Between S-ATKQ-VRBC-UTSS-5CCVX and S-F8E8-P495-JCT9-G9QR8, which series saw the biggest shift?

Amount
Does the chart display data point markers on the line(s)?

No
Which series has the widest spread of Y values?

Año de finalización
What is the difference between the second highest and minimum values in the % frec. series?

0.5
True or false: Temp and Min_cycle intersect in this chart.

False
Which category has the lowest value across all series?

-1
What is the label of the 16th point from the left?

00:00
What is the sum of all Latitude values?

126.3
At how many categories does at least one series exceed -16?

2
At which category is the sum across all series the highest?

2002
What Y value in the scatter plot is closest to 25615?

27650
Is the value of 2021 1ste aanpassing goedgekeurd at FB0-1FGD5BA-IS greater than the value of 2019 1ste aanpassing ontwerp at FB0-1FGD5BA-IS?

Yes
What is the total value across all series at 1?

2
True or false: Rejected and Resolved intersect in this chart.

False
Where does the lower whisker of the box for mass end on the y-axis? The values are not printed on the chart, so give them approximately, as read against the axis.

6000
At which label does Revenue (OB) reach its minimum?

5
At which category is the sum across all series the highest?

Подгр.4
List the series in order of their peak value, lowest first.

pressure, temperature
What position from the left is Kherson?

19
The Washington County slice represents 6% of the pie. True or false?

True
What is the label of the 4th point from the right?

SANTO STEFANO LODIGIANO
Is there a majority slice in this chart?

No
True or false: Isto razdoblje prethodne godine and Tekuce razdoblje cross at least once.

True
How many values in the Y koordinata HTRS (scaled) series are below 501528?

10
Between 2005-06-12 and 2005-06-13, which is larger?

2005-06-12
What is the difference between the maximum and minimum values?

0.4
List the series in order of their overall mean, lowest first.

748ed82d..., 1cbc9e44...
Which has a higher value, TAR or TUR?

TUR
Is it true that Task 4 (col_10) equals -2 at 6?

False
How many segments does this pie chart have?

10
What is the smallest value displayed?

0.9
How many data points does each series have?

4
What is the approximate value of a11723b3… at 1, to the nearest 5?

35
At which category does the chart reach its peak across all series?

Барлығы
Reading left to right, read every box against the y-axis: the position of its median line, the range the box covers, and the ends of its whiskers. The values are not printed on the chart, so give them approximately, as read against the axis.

- [TASK DIRECTIONS]: Pull out every line of the entries above that contains the string "this", treating uppercase and lowercase as different.

- [PROBLEM SOLUTION]:
True or false: Temp and Min_cycle intersect in this chart.
True or false: Rejected and Resolved intersect in this chart.
Is there a majority slice in this chart?
How many segments does this pie chart have?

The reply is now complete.